Contemporaries like Picasso, Matisse and Leger moved on, but Dufy grew crippled by arthritis during that decade, Amiable still, he joked that he was the art in arthritis. After he died in 1953, there were the obligatory memorial exhibitions, and then his stature began to fade. Bright colors were passé. Smartness and elegance were no longer prized. But today, in the gallery, just try to walk a group of school children past the arresting panoply of Composition. Instead, stand there, and they will find the train with its effluence of smoke standing upright like an abstracted feather. Accept its invitation to revel in color and vivacious line, in the simple beholding of a bountiful, Burgundian afternoon. In your momentary willingness to eschew modern, cynical sophistication, discover, instead, the innocence of a bygone era. Like Bierstadt’s Mirror Lake, that shows us the breath of a pool now choked by silt, salute this testament to a bygone era, one we could never know, would never know, were it not for the preserved and singular vision of one Raoul Dufy.

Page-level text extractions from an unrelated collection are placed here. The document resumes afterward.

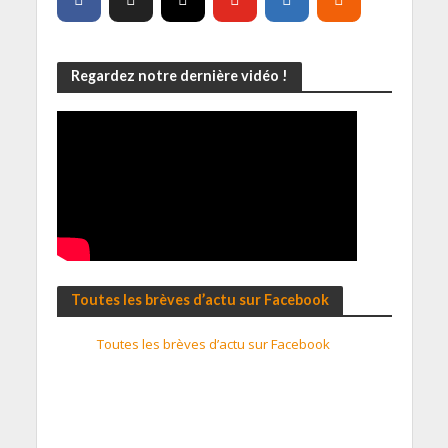
Regardez notre dernière vidéo !
Toutes les brèves d’actu sur Facebook
Toutes les brèves d’actu sur Facebook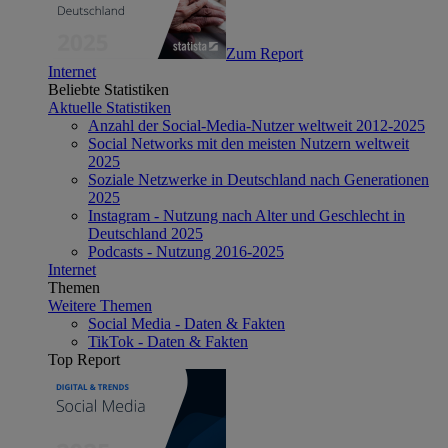
Zum Report
Internet
Beliebte Statistiken
Aktuelle Statistiken
Anzahl der Social-Media-Nutzer weltweit 2012-2025
Social Networks mit den meisten Nutzern weltweit
2025
Soziale Netzwerke in Deutschland nach Generationen
2025
Instagram - Nutzung nach Alter und Geschlecht in
Deutschland 2025
Podcasts - Nutzung 2016-2025
Internet
Themen
Weitere Themen
Social Media - Daten & Fakten
TikTok - Daten & Fakten
Top Report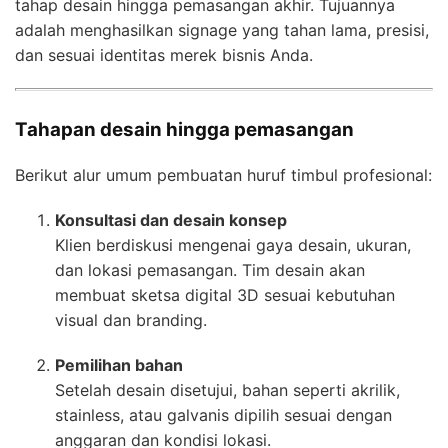
tahap desain hingga pemasangan akhir. Tujuannya
adalah menghasilkan signage yang tahan lama, presisi,
dan sesuai identitas merek bisnis Anda.
Tahapan desain hingga pemasangan
Berikut alur umum pembuatan huruf timbul profesional:
Konsultasi dan desain konsep
Klien berdiskusi mengenai gaya desain, ukuran,
dan lokasi pemasangan. Tim desain akan
membuat sketsa digital 3D sesuai kebutuhan
visual dan branding.
Pemilihan bahan
Setelah desain disetujui, bahan seperti akrilik,
stainless, atau galvanis dipilih sesuai dengan
anggaran dan kondisi lokasi.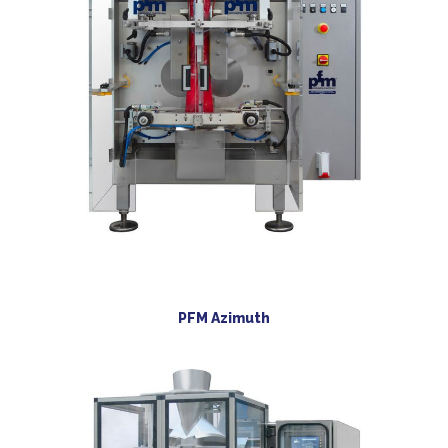
PFM Azimuth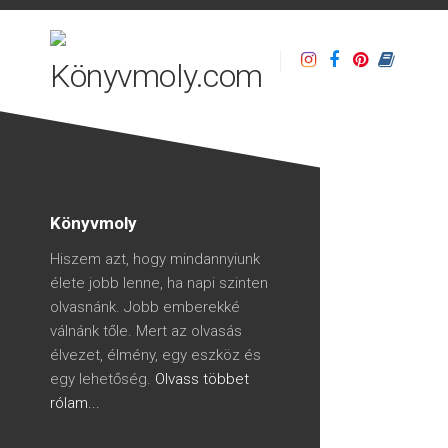
Könyvmoly
Hiszem azt, hogy mindannyiunk
élete jobb lenne, ha napi szinten
olvasnánk. Jobb emberekké
válnánk tőle. Mert az olvasás
élvezet, élmény, egy eszköz és
egy lehetőség.
Olvass többet
rólam...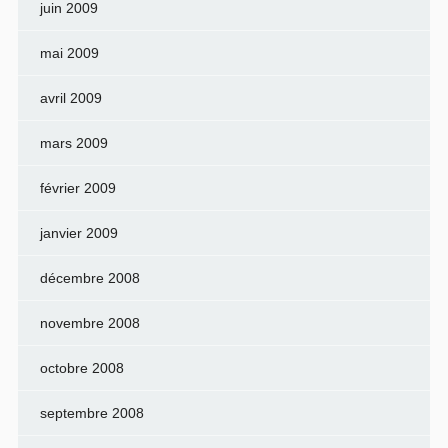
juin 2009
mai 2009
avril 2009
mars 2009
février 2009
janvier 2009
décembre 2008
novembre 2008
octobre 2008
septembre 2008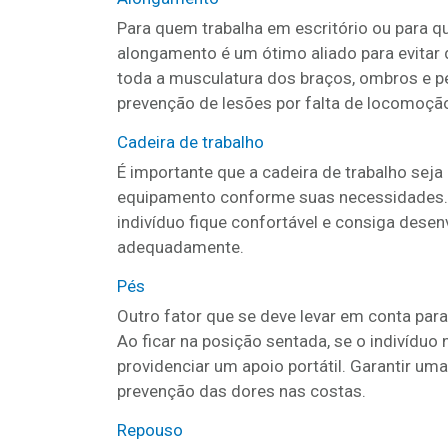
Para quem trabalha em escritório ou para 
alongamento é um ótimo aliado para evitar d
toda a musculatura dos braços, ombros e pe
prevenção de lesões por falta de locomoçã
Cadeira de trabalho
É importante que a cadeira de trabalho seja
equipamento conforme suas necessidades. P
indivíduo fique confortável e consiga dese
adequadamente.
Pés
Outro fator que se deve levar em conta para
Ao ficar na posição sentada, se o indivíduo
providenciar um apoio portátil. Garantir u
prevenção das dores nas costas.
Repouso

Presented to the Docent Council in November, 2002, by Lisa Robertson

Sources
Dufy: Biographical and Critical Studies, translated by James Emmons, ninth in a collection titled The Taste of Our Times, published in 1954
Raoul Dufy, by Raymond Cogniat, published by Crown Publishers in 1962
Raoul Dufy 1877 — 1953, a catalogue

SBMA CURATORIAL LABELS

The prolific and talented Dufy was a painter, set designer, ceramicist, and printmaker. An encounter with Matisse’s Fauvism in 1905, along with the 1907 Cézanne retrospective at the Salon d'Automne imprinted him early in his career. This large canvas well exemplifies his decorative style, with its high-keyed palette, calligraphic use of line, and playful lexicon of pictograph-like emblems that stand for ideas. The overall surface is animated with an abundance of signs and symbols meant to stand for the bounty of nature, from the strawberries of late summer to the harvesting of wheat and winter vegetables in the fall. The eruption of the harvest at center is enframed by a cascading waterfall to the left and a towering amphitheater made of red bricks to the right, while the sky shifts from clear blue to showers up above. Dufy’s whimsical art lent itself easily to set design, as well as large-scale architectural decorations, for which he enjoyed important public commissions.